Vitiligo (synonym: checkered skin; ICD-10 L80) is white spot disease, which is a chronic skin disorder associated with varying degrees of pigment loss (hypopigmentation).
The disease is considered a T-cell mediated autoimmune disorder.
Vitiligo can be localized (single foci) or generalized (vitiligo vulgaris vs vitiligo acrofacial):
- Vitiligo acrofacialis: patches are particularly localized on the face and hands and feet.
- Vitiligo vulgaris: spots occur the spots all over the body.
Furthermore, a vitiligo is distinguished into, among other things, a non-segmental vitiligo (more common form) and a segmental form (see below “Classification”).

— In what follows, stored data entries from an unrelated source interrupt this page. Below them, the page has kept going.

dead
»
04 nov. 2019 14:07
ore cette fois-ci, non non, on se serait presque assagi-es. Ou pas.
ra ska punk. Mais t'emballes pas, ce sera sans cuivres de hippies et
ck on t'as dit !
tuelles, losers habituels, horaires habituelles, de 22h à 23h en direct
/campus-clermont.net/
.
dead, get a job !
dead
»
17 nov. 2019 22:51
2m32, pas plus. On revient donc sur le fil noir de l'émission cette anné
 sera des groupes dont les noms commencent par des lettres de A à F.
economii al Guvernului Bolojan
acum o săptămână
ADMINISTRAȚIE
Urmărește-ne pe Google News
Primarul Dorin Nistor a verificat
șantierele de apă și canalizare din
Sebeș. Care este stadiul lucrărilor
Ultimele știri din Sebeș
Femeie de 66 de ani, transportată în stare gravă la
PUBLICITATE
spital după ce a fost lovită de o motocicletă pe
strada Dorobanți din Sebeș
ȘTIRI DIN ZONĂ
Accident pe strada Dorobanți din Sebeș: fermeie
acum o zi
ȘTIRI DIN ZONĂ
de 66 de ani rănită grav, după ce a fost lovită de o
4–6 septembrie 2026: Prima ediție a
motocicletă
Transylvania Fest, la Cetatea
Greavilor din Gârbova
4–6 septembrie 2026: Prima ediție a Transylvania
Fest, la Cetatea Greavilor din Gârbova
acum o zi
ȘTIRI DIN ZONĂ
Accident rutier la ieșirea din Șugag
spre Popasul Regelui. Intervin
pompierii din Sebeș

First manifestation of vitiligo in the sense of a Köbner phenomenon in association with erythema solaris (“sunburn“), i.e. appearance of disease-specific skin changes after non-specific irritation (in this case: sunlight) at a previously unaffected area of the skin.
Sex ratio: Men and women are affected with equal frequency.

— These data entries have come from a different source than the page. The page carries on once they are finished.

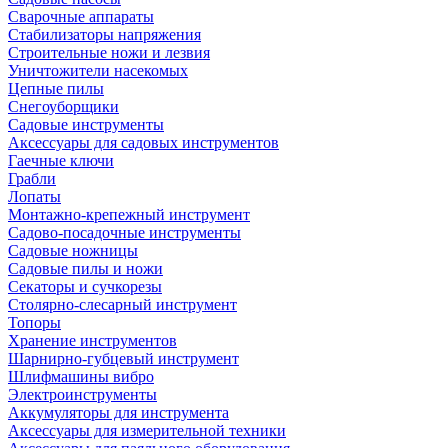
Сварочные аппараты
Стабилизаторы напряжения
Строительные ножи и лезвия
Уничтожители насекомых
Цепные пилы
Снегоуборщики
Садовые инструменты
Аксессуары для садовых инструментов
Гаечные ключи
Грабли
Лопаты
Монтажно-крепежный инструмент
Садово-посадочные инструменты
Садовые ножницы
Садовые пилы и ножи
Секаторы и сучкорезы
Столярно-слесарный инструмент
Топоры
Хранение инструментов
Шарнирно-губцевый инструмент
Шлифмашины вибро
Электроинструменты
Аккумуляторы для инструмента
Аксессуары для измерительной техники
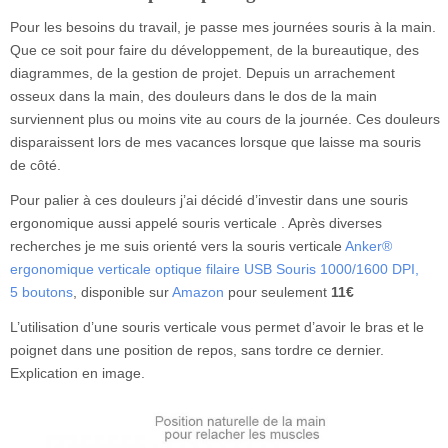
Pour les besoins du travail, je passe mes journées souris à la main.
Que ce soit pour faire du développement, de la bureautique, des
diagrammes, de la gestion de projet. Depuis un arrachement
osseux dans la main, des douleurs dans le dos de la main
surviennent plus ou moins vite au cours de la journée. Ces douleurs
disparaissent lors de mes vacances lorsque que laisse ma souris
de côté.
Pour palier à ces douleurs j’ai décidé d’investir dans une souris
ergonomique aussi appelé souris verticale . Après diverses
recherches je me suis orienté vers la souris verticale
Anker®
ergonomique verticale optique filaire USB Souris 1000/1600 DPI,
5 boutons
, disponible sur
Amazon
pour seulement
11€
L’utilisation d’une souris verticale vous permet d’avoir le bras et le
poignet dans une position de repos, sans tordre ce dernier.
Explication en image.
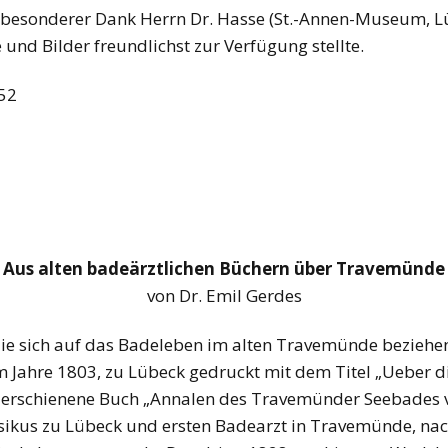
 besonderer Dank Herrn Dr. Hasse (St.-Annen-Museum, Lü
nd Bilder freundlichst zur Verfügung stellte.
52
Aus alten badeärztlichen Büchern über Travemünde
von Dr. Emil Gerdes
 die sich auf das Badeleben im alten Travemünde beziehen. 
 Jahre 1803, zu Lübeck gedruckt mit dem Titel „Ueber d
erschienene Buch „Annalen des Travemünder Seebades vo
kus zu Lübeck und ersten Badearzt in Travemünde, na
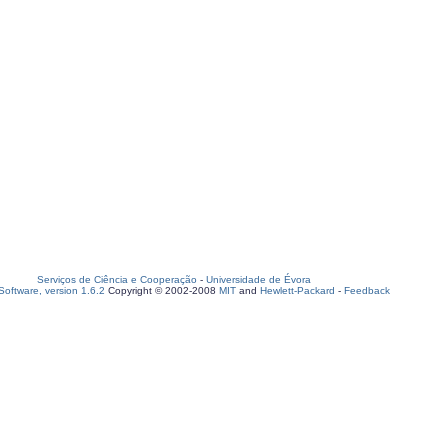
Serviços de Ciência e Cooperação
-
Universidade de Évora
oftware, version 1.6.2
Copyright © 2002-2008
MIT
and
Hewlett-Packard
-
Feedback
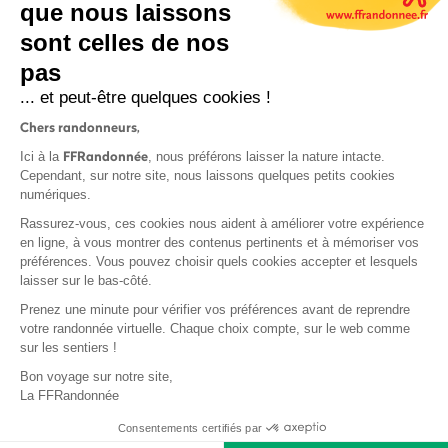
que nous laissons
sont celles de nos
S'inscrire
pas
... et peut-être quelques cookies !
Chers randonneurs,
FFRandonnée
Ici à la
, nous préférons laisser la nature intacte.
Cependant, sur notre site, nous laissons quelques petits cookies
numériques.
Mentions légales et CGU
Rassurez-vous, ces cookies nous aident à améliorer votre expérience
Protection des données
en ligne, à vous montrer des contenus pertinents et à mémoriser vos
Politique de confidentialité
préférences. Vous pouvez choisir quels cookies accepter et lesquels
laisser sur le bas-côté.
Prenez une minute pour vérifier vos préférences avant de reprendre
votre randonnée virtuelle. Chaque choix compte, sur le web comme
sur les sentiers !
Contact
Bon voyage sur notre site,
MonGR
La FFRandonnée
Déclaration de sinistre
Consentements certifiés par
Base documentaire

Frequency peak: The maximum incidence is in adolescence and early adulthood, i.e. between the ages of 10 and 30 (70-80% of patients before the age of 30).

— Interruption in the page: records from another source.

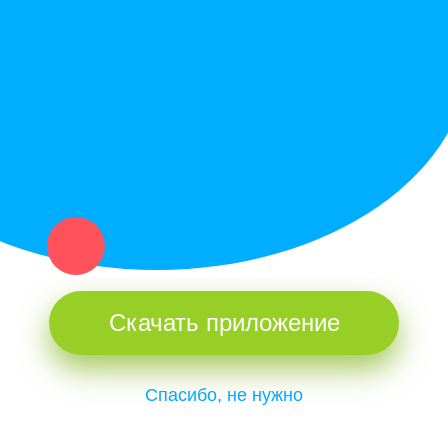
Купи север - уникальный сервис объявлений для частных лиц
и организаций в рамках нашего севера.
Не нашел нужную вещь или услугу в каталоге? Оставь запрос
оператору. Мы сами найдем все, что нужно. Тебе остается
только ждать звонка.
Скачать приложение
Спасибо, не нужно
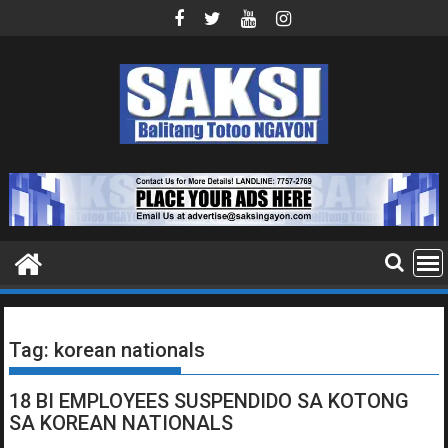
Skip
to
content
Tag:
korean nationals
18 BI EMPLOYEES SUSPENDIDO SA KOTONG
SA KOREAN NATIONALS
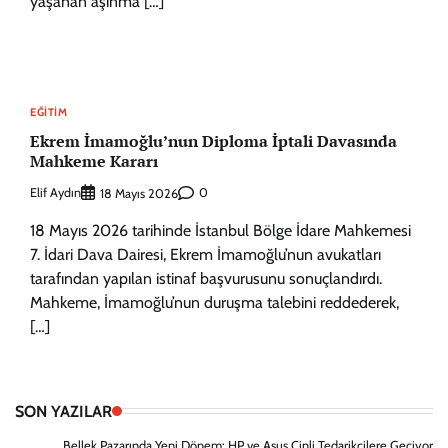
yaşanan aşınma […]
EĞITIM
Ekrem İmamoğlu’nun Diploma İptali Davasında
Mahkeme Kararı
Elif Aydın
0
18 Mayıs 2026
18 Mayıs 2026 tarihinde İstanbul Bölge İdare Mahkemesi
7. İdari Dava Dairesi, Ekrem İmamoğlu’nun avukatları
tarafından yapılan istinaf başvurusunu sonuçlandırdı.
Mahkeme, İmamoğlu’nun duruşma talebini reddederek,
[…]
SON YAZILAR
Bellek Pazarında Yeni Dönem: HP ve Asus Çinli Tedarikçilere Geçiyor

The prevalence (disease frequency) is about one percent in Germany; worldwide estimated at 0.5-2-4 % of the population; in diabetics at 4.8 % (therefore vitiligo is considered a marker disease of diabetes mellitus).
Course and prognosis: At the beginning, the disease often goes unnoticed. Often the white patches are first noticed in summer, when the contrast to the sun-tanned skin becomes greater. The course of the disease varies greatly from individual to individual, and therapy is rather protracted. It is not possible to predict in individual patients whether the light skin spots will continue to increase in size or remain constant in their area. Also, pigmentation may return in some patches.